King Charles I ruled England from
March 27,
1625 to 1649.
Elizabeth Grafton Saunders Kitchen was born about 1625. Her father was Salem sea captain, Joseph Grafton.
Her first husband was seaman, John Saunders, Sr. On October 3, 1640, Elizabeth Saunders was admitted to the First Church. Their children and life together are described in detail in the section on John.
Elizabeth suffered in Puritan Salem for her Quaker beliefs. She was presented for absence from the Puritan church and while she was riding with a man on the highway at Strong Water, Edmund Batter and Contable Roots seized her horse by the reins and demanded she dismount. They called her a "base quaking slut." She miscarried after the incident.

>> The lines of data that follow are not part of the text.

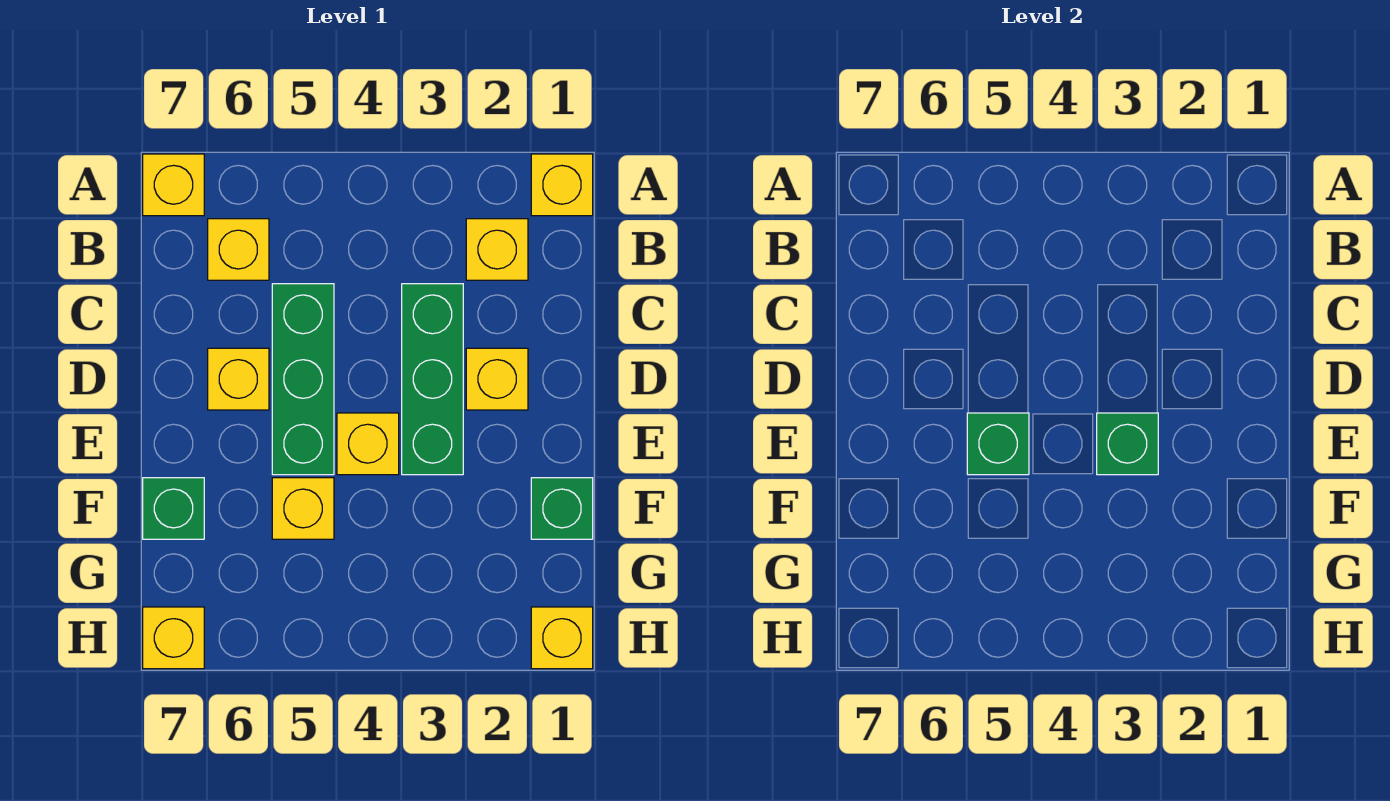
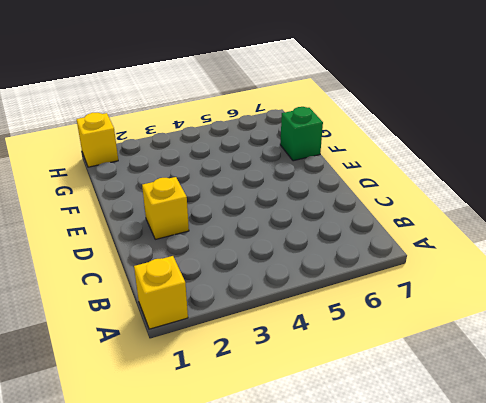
none -> yellow brick A7 level 1
none -> yellow brick B2 level 1
none -> yellow brick B6 level 1

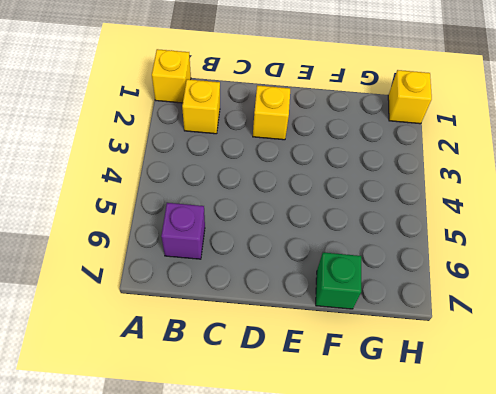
purple brick B6 level 1 -> yellow brick B6 level 1
none -> yellow brick A7 level 1
none -> green brick C3:E3 level 1
none -> green brick C5:E5 level 1

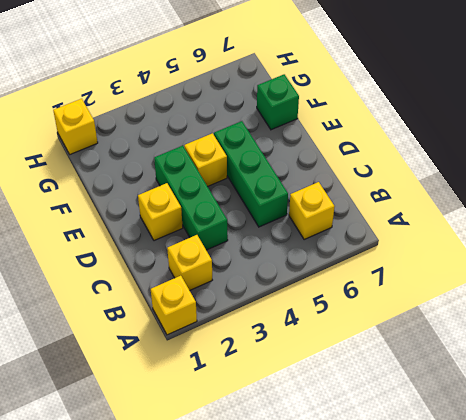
none -> yellow brick A7 level 1
none -> yellow brick D6 level 1
none -> green brick F1 level 1

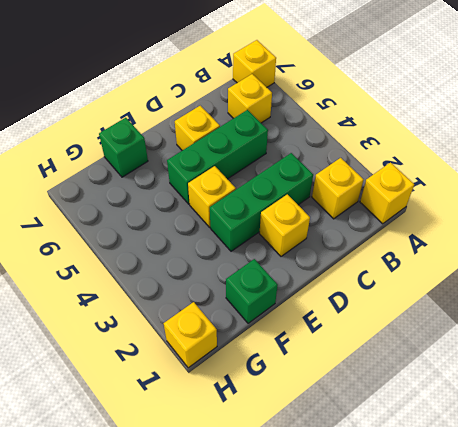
none -> yellow brick F5 level 1
none -> yellow brick H7 level 1
none -> green brick E3 level 2

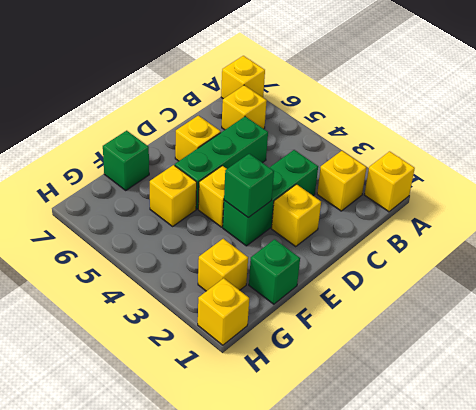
yellow brick G2 level 1 -> yellow brick H7 level 1
none -> green brick E5 level 2

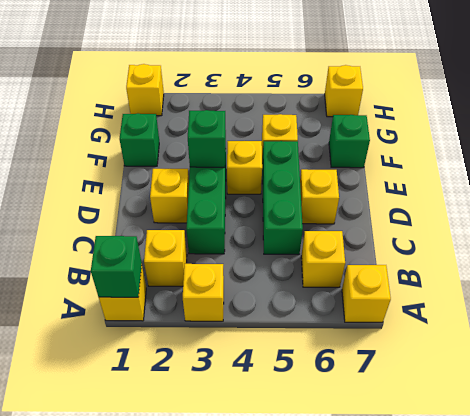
green brick A1 level 2 -> green brick E5 level 2
yellow brick A3 level 1 -> none

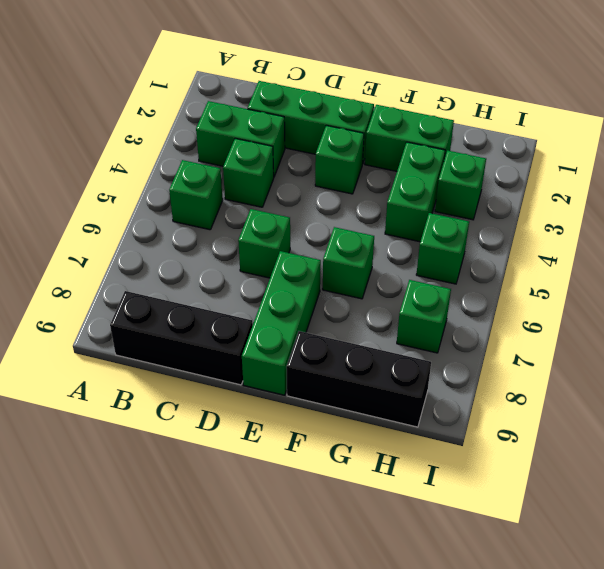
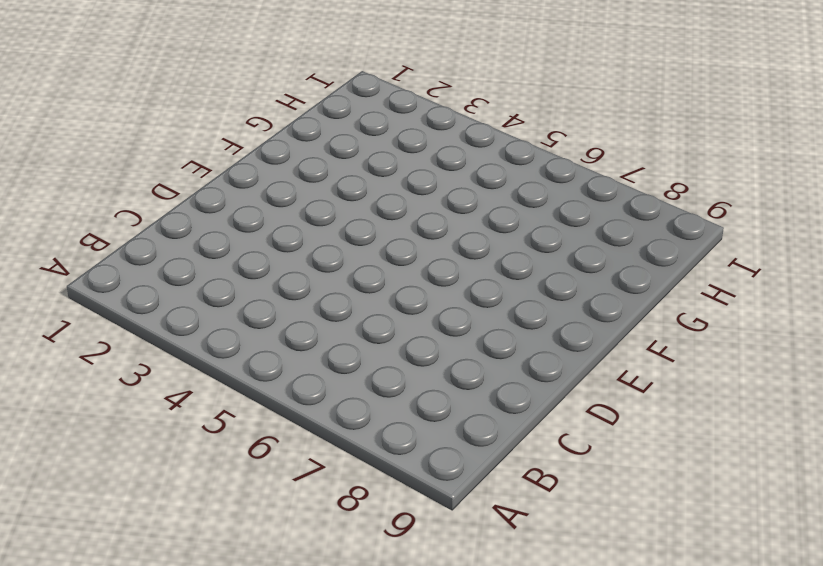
none -> green brick B3:C3 level 1
none -> green brick B5 level 1
none -> black brick B9:D9 level 1

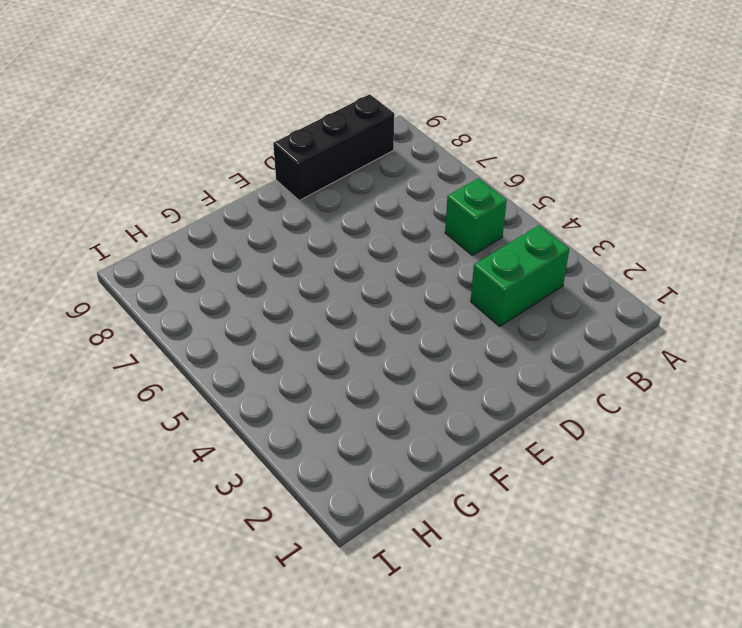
none -> green brick C2:E2 level 1
none -> green brick C4 level 1
none -> green brick D6 level 1

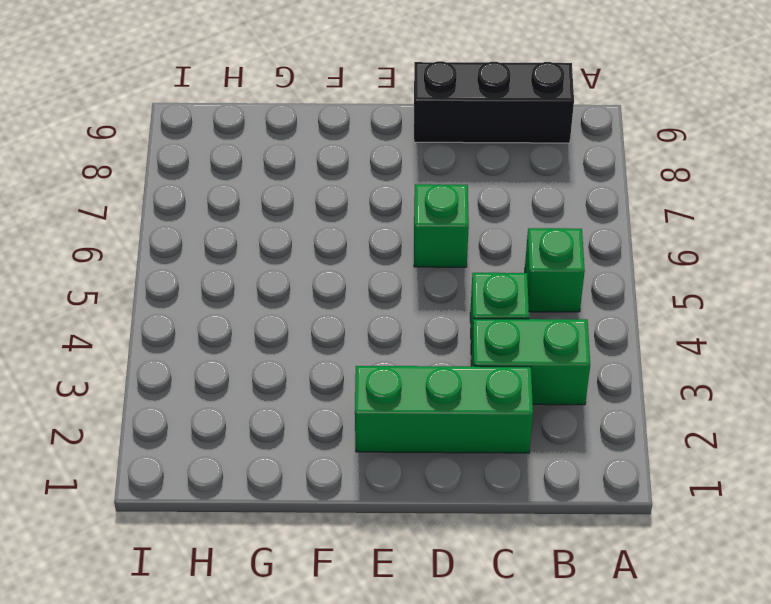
none -> green brick E3 level 1
none -> green brick E7:E9 level 1
none -> green brick F2:G2 level 1

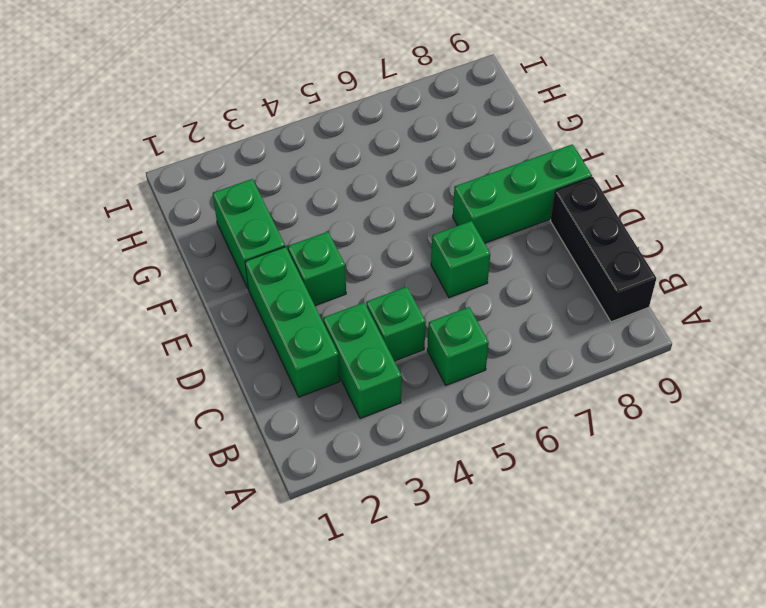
none -> green brick F6 level 1
none -> black brick F9:H9 level 1
none -> green brick G3:G4 level 1

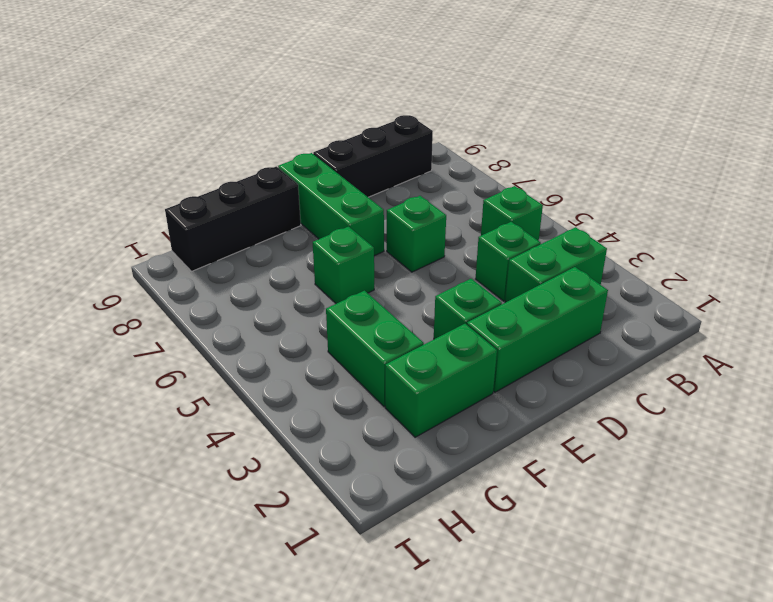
none -> green brick H3 level 1
none -> green brick H5 level 1
none -> green brick H7 level 1

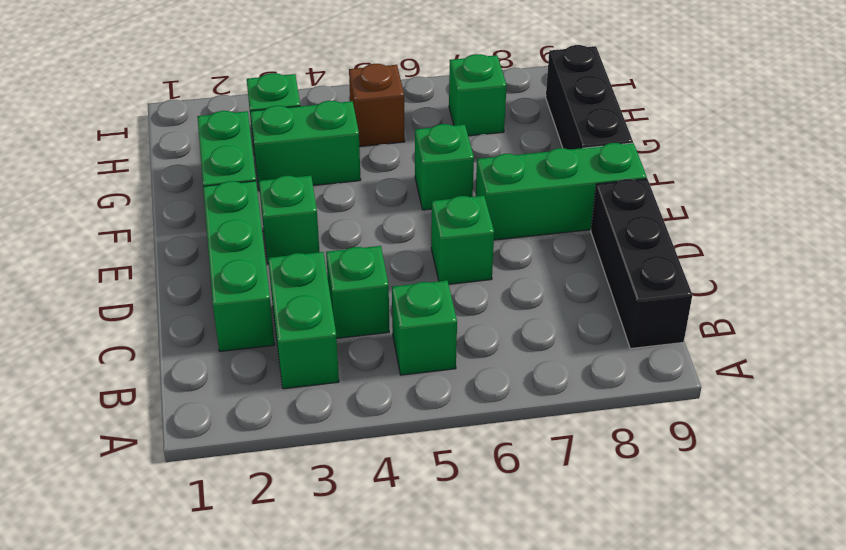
brown brick H5 level 1 -> green brick H5 level 1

Salem is in Essex County, Massachusetts and was a significant seaport in early America. John Endicott obtained a patent from England and arrived there in 1628. Salem originally included much of the North Shore, including Marblehead. Salem Village also included Peabody and parts of Beverly, Middleton, Topsfield, Wenham and Manchester-by-the-Sea.
The Society of Friends (Quakers)began in England in the 1650s, when they broke away from the Puritans. Pennsylvania was founded by William Penn, as a safe place for Friends to live and practice their faith.
To be presented to the court of law meant to be charged or indicted.
Now on 10-3-1640, Elizabeth Saunders was admitted to the First Church, and after her name is written, evidently later on, i. e. Kitchen."
On 8:5 mo. 1661,
John Kitchen, shoemaker, and John Saunders seaman, son in law [step-son] to ye said John Kitchen,
sold land to John Williams of Salem in the North Fields. The will of John Sanders, dated on 12 Oct., 1643, proved 28 : 10 mo. 1643, mentions "my father in law Joseph Grafton."
Early Quakers were persecuted. In the Massachusetts Bay colony, Friends were banished on pain of death.
Priscilla Kitchen, Quakeress of Salem, Mass., and Kent County, Del., and Her Family by George Valentine Massey II, New England Historical and Genealogical Register Volume CVI January 1952, pp. 38-50
. . . Elizabeth Kitchen (Priscilla's mother) was presented for absence from the Puritan Church.
Elizabeth Kitchen was riding horseback along the highway on a pillion before a male companion. At Strong Water Brook that zealous Puritan saint, Edmund Batter, and Roots, a constable who needed a good horse, seized her horse by the rein and Batter demanded she dismount, calling her a "base quaking slut". (He suspected she was coming from a "quaking" meeting.) Elizabeth's words, not on record, were dignified, perhaps? Like those of Quakeress Mary Prince who called the magistrates "hirelings, Baals, and seed of the serpent." Elizabeth refused to dismount. Edmund and the constable dragged her and her companion to the ground and the constable rode off on her horse.
This ruffianly assault caused Elizabeth, who was big with child, to miscarry. Witnesses testified to Batter's slurring words, two constables declared Edmund did not touch her, nor was he in a passion. Batter confessed he called Mrs. Kitchen a quaking slut, and asked if she had not been "uparoaring" as he supposed she was coming "From a quaking meeting". For all this he was simply admonished. . .
After the death of his first wife, Elizabeth, whose surname is not known, he married Elizabeth (Grafton) Saunders (1625-living 1678/9), after 28:10:1648 when the will of her first husband, John Saunders, seaman, was proved.
Elizabeth's father, Joseph Grafton, was a successful Salem sea captain and merchant who had a ketch of forty tons which on 17 May 1640, make a voyage to Pemaquid,
brought back some twenty cows, oxen, &c. with hay and water for them to the bay.
Later Grafton got mixed up in the La Tour, D'Aulnay controversy, lost his ship and suffered severely.